Webpack Not Allowed - Official Answer Requested

I know that Kathy was tagged here, but hopefully my answer will be of value. This post is being made to help provide a degree of transparency, and good faith for the burgeoning community of Extensions developers.

Let’s start by going back in time, to the first quarter of 2017. At that point, Twitch put out feelers within the developer community (under NDA) for parties that would be interested in working with us to develop third party web-apps that would run on Twitch (what are now called Extensions). In May, Twitch launched a limited beta exploring new interactive experiences (again Extensions under another guise). In September, Extensions were made available to everybody - all developers, and all broadcasters. These early developers weathered a lot of changes in Extensions. For that we were incredibly grateful, as it meant that in May we had a number of Extensions that were made available to a subset of broadcasters, and then again in September, there were a number of Extensions available for all broadcasters to leverage. The constant changes to Extensions endpoints and policies made developers’ lives hard. Some of the changes that came through very late, related to our policy around obfuscated code. In short, in order to support a scalable and implemented internal review process, we introduced change around the requirement for not obfuscating code. There were other policy changes that were also made close to the public release of Extensions. The problem with these changes is that it would have meant that most of the Extensions that had been developed prior to launch would have been rejected based upon the most recent policy changes. As a sign of good faith for the developers who stuck with us, we grandfathered their Extensions through the review process, in the context of policy changes that did not exist when they began their development. This grandfathering has only been extended to a small handful of individual Extensions, and is by no means an all access pass.

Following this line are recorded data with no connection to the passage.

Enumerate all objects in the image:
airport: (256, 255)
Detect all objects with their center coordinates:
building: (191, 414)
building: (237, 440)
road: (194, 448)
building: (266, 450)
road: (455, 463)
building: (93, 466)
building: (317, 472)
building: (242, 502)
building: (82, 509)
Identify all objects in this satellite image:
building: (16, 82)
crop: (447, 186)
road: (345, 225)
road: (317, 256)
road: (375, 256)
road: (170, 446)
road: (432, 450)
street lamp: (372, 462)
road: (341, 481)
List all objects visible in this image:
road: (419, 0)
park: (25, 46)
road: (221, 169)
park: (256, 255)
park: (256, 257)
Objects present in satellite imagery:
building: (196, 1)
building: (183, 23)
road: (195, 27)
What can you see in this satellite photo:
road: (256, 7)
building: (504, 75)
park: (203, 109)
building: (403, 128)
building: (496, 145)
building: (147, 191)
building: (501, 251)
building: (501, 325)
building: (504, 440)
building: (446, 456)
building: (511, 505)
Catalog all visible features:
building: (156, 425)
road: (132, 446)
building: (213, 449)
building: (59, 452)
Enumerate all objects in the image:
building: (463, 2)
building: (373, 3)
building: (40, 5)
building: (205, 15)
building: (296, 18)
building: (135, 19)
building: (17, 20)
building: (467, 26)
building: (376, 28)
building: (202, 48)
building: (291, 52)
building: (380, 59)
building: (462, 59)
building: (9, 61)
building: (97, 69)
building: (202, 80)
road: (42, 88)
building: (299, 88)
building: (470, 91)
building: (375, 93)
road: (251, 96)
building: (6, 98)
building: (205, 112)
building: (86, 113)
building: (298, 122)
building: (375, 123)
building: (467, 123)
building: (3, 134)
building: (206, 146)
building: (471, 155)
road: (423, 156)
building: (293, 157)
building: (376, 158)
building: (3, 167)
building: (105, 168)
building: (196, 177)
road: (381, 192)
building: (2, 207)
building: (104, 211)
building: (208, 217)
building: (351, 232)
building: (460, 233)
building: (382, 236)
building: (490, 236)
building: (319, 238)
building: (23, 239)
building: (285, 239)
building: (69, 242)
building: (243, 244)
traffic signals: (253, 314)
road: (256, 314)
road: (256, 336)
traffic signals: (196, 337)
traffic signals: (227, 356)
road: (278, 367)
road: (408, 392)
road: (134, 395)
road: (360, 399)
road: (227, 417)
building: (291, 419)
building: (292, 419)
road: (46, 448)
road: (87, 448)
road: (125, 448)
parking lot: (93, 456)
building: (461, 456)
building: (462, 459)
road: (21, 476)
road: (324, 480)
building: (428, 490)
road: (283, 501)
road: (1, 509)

Reviews today only leverage uploaded assets. Upon upload, they are fed into our review system, where they are put through a number of automated checks, coupled with several manual review steps. External links, and build scripts cannot currently be ingested and incorporated into our review system. This is an area that we are actively working on improving. The challenge with the approach that you provided was that none of the source entered our review process.

I hope that this at least answers some of your questions.